Touring Shakespeare's Globe
In late June of 2013, I stumbled out of the Globe Theatre in a blissful haze, as if I were myself awakening from a pleasant dream in the woods beyond Athens and slowly regaining my feet. Dominic Dromgoole’s production of A Midsummer Night’s Dream, or rather, the experience of it, became a treasured memory that would be summoned by leisurely walks along the Thames in crisp air - the spring of 2014 and the summer of 2016. The revival of that wistful ecstasy inaugurated this ongoing year of postgraduate studies in London, when on a whim, I bought a cheap standing ticket for Boudica from a man whose friend had cancelled last minute.
Now, it blooms again.
Cabin fever had settled in after a few dull days spent indoors, so I joined a pair of friends on a trip to the Globe Theatre Exhibition & Tour. A gauntlet of timelines, narratives and artefacts, the Exhibition alone could absorb a few hours – cornets, crumhorns and tabor pipes, Marion Cotillard’s woven coronation dress from Justin Kurzel’s 2015 film adaptation of Macbeth. The legacy of the Chamberlain’s Men (the Company to which Shakespeare belonged) is palpable, but so are the shifts in how their work has been treated.
For too many today, Shakespeare is a remnant of their high school syllabus, forced and inaccessible, that left them feeling guilty and un-cultured if they didn’t enjoy it. Reading Shakespeare may seem like a chore, because he wrote for performance. This is the note on which our marvelous guide, Mark, begins the tour. He paints the scene: a London eager for new theatrical work after the Queen’s recent ban on religious content, work that would reflect the landscape of their lives – love, death, dreams, ambitions.
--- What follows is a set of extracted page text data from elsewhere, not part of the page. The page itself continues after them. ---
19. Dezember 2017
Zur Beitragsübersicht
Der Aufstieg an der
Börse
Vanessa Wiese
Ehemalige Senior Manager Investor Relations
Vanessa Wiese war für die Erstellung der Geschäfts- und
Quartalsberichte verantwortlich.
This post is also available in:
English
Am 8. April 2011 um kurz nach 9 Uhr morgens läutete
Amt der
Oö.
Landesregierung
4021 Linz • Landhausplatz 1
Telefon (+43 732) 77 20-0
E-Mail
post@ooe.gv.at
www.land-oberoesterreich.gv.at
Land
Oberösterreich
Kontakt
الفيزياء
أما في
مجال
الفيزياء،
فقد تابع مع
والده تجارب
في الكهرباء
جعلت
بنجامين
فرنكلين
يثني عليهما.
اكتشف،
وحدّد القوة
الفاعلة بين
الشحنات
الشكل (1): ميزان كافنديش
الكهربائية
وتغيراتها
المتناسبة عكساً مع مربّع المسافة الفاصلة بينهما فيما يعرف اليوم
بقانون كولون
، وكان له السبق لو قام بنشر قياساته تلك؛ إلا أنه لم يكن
He speaks of the unregulated Liberty of the Clink, south of the River Thames, where brothels, cock-fights, bear-baiting rings and theatres had their place. The Chamberlain’s Men relocated here in 1599, 230 meters from the Globe’s current site. Every sinew of the theatre’s construction, like the words of the plays written for it, were designed for its site, its time, its audience, its efficiency as a place of performance.
Typically at theatres today, we sit in the dark gazing voyeuristically through an invisible fourth wall, the actors on stage pretend we are not there, as if they existed within a contained alternate reality. The Chamberlain’s Men performed in daylight, the open ceiling of the theatre allowing the early afternoon sun to beam in unhindered (except of course, by England’s persistent clouds) – they could not avoid their audience of groundlings, the “baying mob” who surely expressed their every response to the action. Shakespeare wrote to the Globe’s audience – soliloquies and asides, direct addresses to the viewers. He allowed their imaginations to “piece out [his] imperfections with [their] thoughts” (Shakespeare, Henry V) by describing location and background to compensate for the minimalism of the stage – a thrust design with three playing levels of heaven, earth and hell, and a virtually bare set (the Company performed a different play every night). Like a maestro he conducted their emotions through beats and phrasing – surge and pacify, surge and pacify.
Mark takes us to the upper gallery just as the actors for Michael Oakley’s Much Ado About Nothing mount the stage to rehearse for that day’s performance. I think about the thrill they must feel on it, a replica, but close enough to the original (and trodden by many a great in its own right) that it must feel sacred. I think about that vulnerable stare into the pit, the electricity of catching someone’s eye and sharing a moment of understanding and relationship, albeit without the sensory overload of smell and vocalization that Shakespeare’s actors must have played with.
A wistful ecstasy indeed. There’s a reason the Greeks gave this one to Dionysus.